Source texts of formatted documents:

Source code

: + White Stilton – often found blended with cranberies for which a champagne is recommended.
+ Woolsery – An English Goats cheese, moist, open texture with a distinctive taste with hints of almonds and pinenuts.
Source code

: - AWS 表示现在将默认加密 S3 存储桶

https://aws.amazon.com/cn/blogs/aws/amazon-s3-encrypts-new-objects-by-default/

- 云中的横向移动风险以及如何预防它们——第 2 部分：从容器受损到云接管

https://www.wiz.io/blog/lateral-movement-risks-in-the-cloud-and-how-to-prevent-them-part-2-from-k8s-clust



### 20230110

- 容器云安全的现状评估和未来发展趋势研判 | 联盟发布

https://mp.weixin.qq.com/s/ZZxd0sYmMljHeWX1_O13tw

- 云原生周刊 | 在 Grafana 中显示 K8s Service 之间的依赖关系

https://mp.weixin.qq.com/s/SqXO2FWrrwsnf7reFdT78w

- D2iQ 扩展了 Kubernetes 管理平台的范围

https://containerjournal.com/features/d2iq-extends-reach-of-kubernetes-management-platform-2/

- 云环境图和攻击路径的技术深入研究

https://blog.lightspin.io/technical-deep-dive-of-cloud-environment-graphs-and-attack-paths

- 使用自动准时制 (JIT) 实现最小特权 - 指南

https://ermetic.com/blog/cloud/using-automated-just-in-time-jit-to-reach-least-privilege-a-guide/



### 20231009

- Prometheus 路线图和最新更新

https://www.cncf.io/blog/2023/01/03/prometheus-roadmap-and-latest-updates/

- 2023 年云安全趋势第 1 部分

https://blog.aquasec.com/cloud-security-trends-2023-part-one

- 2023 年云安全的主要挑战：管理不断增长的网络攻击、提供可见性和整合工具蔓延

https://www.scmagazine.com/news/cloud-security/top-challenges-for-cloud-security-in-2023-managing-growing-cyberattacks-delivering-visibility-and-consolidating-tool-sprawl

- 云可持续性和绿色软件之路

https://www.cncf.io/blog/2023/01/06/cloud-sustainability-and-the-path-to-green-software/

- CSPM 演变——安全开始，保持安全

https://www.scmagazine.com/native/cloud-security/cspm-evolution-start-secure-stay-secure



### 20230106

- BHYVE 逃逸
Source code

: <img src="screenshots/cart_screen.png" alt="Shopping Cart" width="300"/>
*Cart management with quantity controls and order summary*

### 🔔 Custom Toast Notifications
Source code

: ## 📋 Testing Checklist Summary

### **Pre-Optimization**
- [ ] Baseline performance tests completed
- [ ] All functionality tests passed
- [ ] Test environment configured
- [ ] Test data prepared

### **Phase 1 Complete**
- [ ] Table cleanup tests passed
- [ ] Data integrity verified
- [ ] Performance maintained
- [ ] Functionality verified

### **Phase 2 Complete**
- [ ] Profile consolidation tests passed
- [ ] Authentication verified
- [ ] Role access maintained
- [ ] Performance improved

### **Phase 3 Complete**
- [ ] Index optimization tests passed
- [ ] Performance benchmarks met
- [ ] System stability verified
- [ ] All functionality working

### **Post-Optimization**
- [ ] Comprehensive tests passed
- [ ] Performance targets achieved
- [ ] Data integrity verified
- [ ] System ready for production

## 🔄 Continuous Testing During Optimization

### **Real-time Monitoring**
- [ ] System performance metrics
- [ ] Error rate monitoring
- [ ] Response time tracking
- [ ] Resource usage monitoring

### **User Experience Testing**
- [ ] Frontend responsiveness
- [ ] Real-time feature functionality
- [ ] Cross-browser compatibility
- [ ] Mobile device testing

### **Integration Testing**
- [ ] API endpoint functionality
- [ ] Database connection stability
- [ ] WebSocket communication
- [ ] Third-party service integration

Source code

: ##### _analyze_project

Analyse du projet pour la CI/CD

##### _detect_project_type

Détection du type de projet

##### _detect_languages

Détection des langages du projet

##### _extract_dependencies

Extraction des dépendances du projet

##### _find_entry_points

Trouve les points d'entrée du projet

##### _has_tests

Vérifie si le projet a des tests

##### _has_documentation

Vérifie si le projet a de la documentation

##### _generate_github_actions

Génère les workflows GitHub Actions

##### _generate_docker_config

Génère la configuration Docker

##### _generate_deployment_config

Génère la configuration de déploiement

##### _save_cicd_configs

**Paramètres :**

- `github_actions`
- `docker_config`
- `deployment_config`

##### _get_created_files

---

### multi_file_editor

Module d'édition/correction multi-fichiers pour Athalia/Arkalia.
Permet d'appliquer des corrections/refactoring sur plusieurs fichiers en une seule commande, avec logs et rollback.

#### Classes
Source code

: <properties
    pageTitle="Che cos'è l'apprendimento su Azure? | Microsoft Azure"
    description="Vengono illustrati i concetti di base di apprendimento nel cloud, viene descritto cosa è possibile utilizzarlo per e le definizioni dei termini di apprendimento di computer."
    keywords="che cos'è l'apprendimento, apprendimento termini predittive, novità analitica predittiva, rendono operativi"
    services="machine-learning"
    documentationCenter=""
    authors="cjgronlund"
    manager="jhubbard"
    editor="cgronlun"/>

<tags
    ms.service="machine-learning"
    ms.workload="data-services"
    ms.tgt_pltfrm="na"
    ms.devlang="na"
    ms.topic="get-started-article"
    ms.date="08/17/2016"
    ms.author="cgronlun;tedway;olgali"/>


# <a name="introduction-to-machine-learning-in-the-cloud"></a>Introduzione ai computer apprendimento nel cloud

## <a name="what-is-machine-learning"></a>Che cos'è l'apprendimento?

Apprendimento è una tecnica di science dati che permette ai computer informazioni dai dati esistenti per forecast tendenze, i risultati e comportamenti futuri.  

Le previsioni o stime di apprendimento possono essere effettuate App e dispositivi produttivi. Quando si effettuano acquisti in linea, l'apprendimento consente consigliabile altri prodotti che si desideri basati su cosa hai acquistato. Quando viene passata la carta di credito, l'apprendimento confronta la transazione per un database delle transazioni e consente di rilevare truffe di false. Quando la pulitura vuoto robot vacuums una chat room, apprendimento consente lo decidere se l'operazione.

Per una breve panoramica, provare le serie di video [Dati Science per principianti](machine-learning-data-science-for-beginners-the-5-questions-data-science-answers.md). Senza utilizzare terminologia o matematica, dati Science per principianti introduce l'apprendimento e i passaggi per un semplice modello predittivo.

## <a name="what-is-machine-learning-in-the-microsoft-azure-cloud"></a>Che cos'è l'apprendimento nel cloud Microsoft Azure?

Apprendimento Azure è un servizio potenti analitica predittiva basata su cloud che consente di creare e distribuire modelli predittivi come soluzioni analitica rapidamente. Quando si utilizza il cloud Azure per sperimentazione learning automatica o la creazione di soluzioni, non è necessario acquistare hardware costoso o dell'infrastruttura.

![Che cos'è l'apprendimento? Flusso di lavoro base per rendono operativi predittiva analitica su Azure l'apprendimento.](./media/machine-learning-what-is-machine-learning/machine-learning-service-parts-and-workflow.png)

TASK TO COMPLETE
Change every occurrence of "Woolsery" to "Wensleydale" throughout the material, keeping all other text unchanged.

ANSWER FOR THIS EXERCISE
Source code

: + White Stilton – often found blended with cranberies for which a champagne is recommended.
+ Wensleydale – An English Goats cheese, moist, open texture with a distinctive taste with hints of almonds and pinenuts.
Source code

: - AWS 表示现在将默认加密 S3 存储桶

https://aws.amazon.com/cn/blogs/aws/amazon-s3-encrypts-new-objects-by-default/

- 云中的横向移动风险以及如何预防它们——第 2 部分：从容器受损到云接管

https://www.wiz.io/blog/lateral-movement-risks-in-the-cloud-and-how-to-prevent-them-part-2-from-k8s-clust



### 20230110

- 容器云安全的现状评估和未来发展趋势研判 | 联盟发布

https://mp.weixin.qq.com/s/ZZxd0sYmMljHeWX1_O13tw

- 云原生周刊 | 在 Grafana 中显示 K8s Service 之间的依赖关系

https://mp.weixin.qq.com/s/SqXO2FWrrwsnf7reFdT78w

- D2iQ 扩展了 Kubernetes 管理平台的范围

https://containerjournal.com/features/d2iq-extends-reach-of-kubernetes-management-platform-2/

- 云环境图和攻击路径的技术深入研究

https://blog.lightspin.io/technical-deep-dive-of-cloud-environment-graphs-and-attack-paths

- 使用自动准时制 (JIT) 实现最小特权 - 指南

https://ermetic.com/blog/cloud/using-automated-just-in-time-jit-to-reach-least-privilege-a-guide/



### 20231009

- Prometheus 路线图和最新更新

https://www.cncf.io/blog/2023/01/03/prometheus-roadmap-and-latest-updates/

- 2023 年云安全趋势第 1 部分

https://blog.aquasec.com/cloud-security-trends-2023-part-one

- 2023 年云安全的主要挑战：管理不断增长的网络攻击、提供可见性和整合工具蔓延

https://www.scmagazine.com/news/cloud-security/top-challenges-for-cloud-security-in-2023-managing-growing-cyberattacks-delivering-visibility-and-consolidating-tool-sprawl

- 云可持续性和绿色软件之路

https://www.cncf.io/blog/2023/01/06/cloud-sustainability-and-the-path-to-green-software/

- CSPM 演变——安全开始，保持安全

https://www.scmagazine.com/native/cloud-security/cspm-evolution-start-secure-stay-secure



### 20230106

- BHYVE 逃逸
Source code

: <img src="screenshots/cart_screen.png" alt="Shopping Cart" width="300"/>
*Cart management with quantity controls and order summary*

### 🔔 Custom Toast Notifications
Source code

: ## 📋 Testing Checklist Summary

### **Pre-Optimization**
- [ ] Baseline performance tests completed
- [ ] All functionality tests passed
- [ ] Test environment configured
- [ ] Test data prepared

### **Phase 1 Complete**
- [ ] Table cleanup tests passed
- [ ] Data integrity verified
- [ ] Performance maintained
- [ ] Functionality verified

### **Phase 2 Complete**
- [ ] Profile consolidation tests passed
- [ ] Authentication verified
- [ ] Role access maintained
- [ ] Performance improved

### **Phase 3 Complete**
- [ ] Index optimization tests passed
- [ ] Performance benchmarks met
- [ ] System stability verified
- [ ] All functionality working

### **Post-Optimization**
- [ ] Comprehensive tests passed
- [ ] Performance targets achieved
- [ ] Data integrity verified
- [ ] System ready for production

## 🔄 Continuous Testing During Optimization

### **Real-time Monitoring**
- [ ] System performance metrics
- [ ] Error rate monitoring
- [ ] Response time tracking
- [ ] Resource usage monitoring

### **User Experience Testing**
- [ ] Frontend responsiveness
- [ ] Real-time feature functionality
- [ ] Cross-browser compatibility
- [ ] Mobile device testing

### **Integration Testing**
- [ ] API endpoint functionality
- [ ] Database connection stability
- [ ] WebSocket communication
- [ ] Third-party service integration

Source code

: ##### _analyze_project

Analyse du projet pour la CI/CD

##### _detect_project_type

Détection du type de projet

##### _detect_languages

Détection des langages du projet

##### _extract_dependencies

Extraction des dépendances du projet

##### _find_entry_points

Trouve les points d'entrée du projet

##### _has_tests

Vérifie si le projet a des tests

##### _has_documentation

Vérifie si le projet a de la documentation

##### _generate_github_actions

Génère les workflows GitHub Actions

##### _generate_docker_config

Génère la configuration Docker

##### _generate_deployment_config

Génère la configuration de déploiement

##### _save_cicd_configs

**Paramètres :**

- `github_actions`
- `docker_config`
- `deployment_config`

##### _get_created_files

---

### multi_file_editor

Module d'édition/correction multi-fichiers pour Athalia/Arkalia.
Permet d'appliquer des corrections/refactoring sur plusieurs fichiers en une seule commande, avec logs et rollback.

#### Classes
Source code

: <properties
    pageTitle="Che cos'è l'apprendimento su Azure? | Microsoft Azure"
    description="Vengono illustrati i concetti di base di apprendimento nel cloud, viene descritto cosa è possibile utilizzarlo per e le definizioni dei termini di apprendimento di computer."
    keywords="che cos'è l'apprendimento, apprendimento termini predittive, novità analitica predittiva, rendono operativi"
    services="machine-learning"
    documentationCenter=""
    authors="cjgronlund"
    manager="jhubbard"
    editor="cgronlun"/>

<tags
    ms.service="machine-learning"
    ms.workload="data-services"
    ms.tgt_pltfrm="na"
    ms.devlang="na"
    ms.topic="get-started-article"
    ms.date="08/17/2016"
    ms.author="cgronlun;tedway;olgali"/>


# <a name="introduction-to-machine-learning-in-the-cloud"></a>Introduzione ai computer apprendimento nel cloud

## <a name="what-is-machine-learning"></a>Che cos'è l'apprendimento?

Apprendimento è una tecnica di science dati che permette ai computer informazioni dai dati esistenti per forecast tendenze, i risultati e comportamenti futuri.  

Le previsioni o stime di apprendimento possono essere effettuate App e dispositivi produttivi. Quando si effettuano acquisti in linea, l'apprendimento consente consigliabile altri prodotti che si desideri basati su cosa hai acquistato. Quando viene passata la carta di credito, l'apprendimento confronta la transazione per un database delle transazioni e consente di rilevare truffe di false. Quando la pulitura vuoto robot vacuums una chat room, apprendimento consente lo decidere se l'operazione.

Per una breve panoramica, provare le serie di video [Dati Science per principianti](machine-learning-data-science-for-beginners-the-5-questions-data-science-answers.md). Senza utilizzare terminologia o matematica, dati Science per principianti introduce l'apprendimento e i passaggi per un semplice modello predittivo.

## <a name="what-is-machine-learning-in-the-microsoft-azure-cloud"></a>Che cos'è l'apprendimento nel cloud Microsoft Azure?

Apprendimento Azure è un servizio potenti analitica predittiva basata su cloud che consente di creare e distribuire modelli predittivi come soluzioni analitica rapidamente. Quando si utilizza il cloud Azure per sperimentazione learning automatica o la creazione di soluzioni, non è necessario acquistare hardware costoso o dell'infrastruttura.

![Che cos'è l'apprendimento? Flusso di lavoro base per rendono operativi predittiva analitica su Azure l'apprendimento.](./media/machine-learning-what-is-machine-learning/machine-learning-service-parts-and-workflow.png)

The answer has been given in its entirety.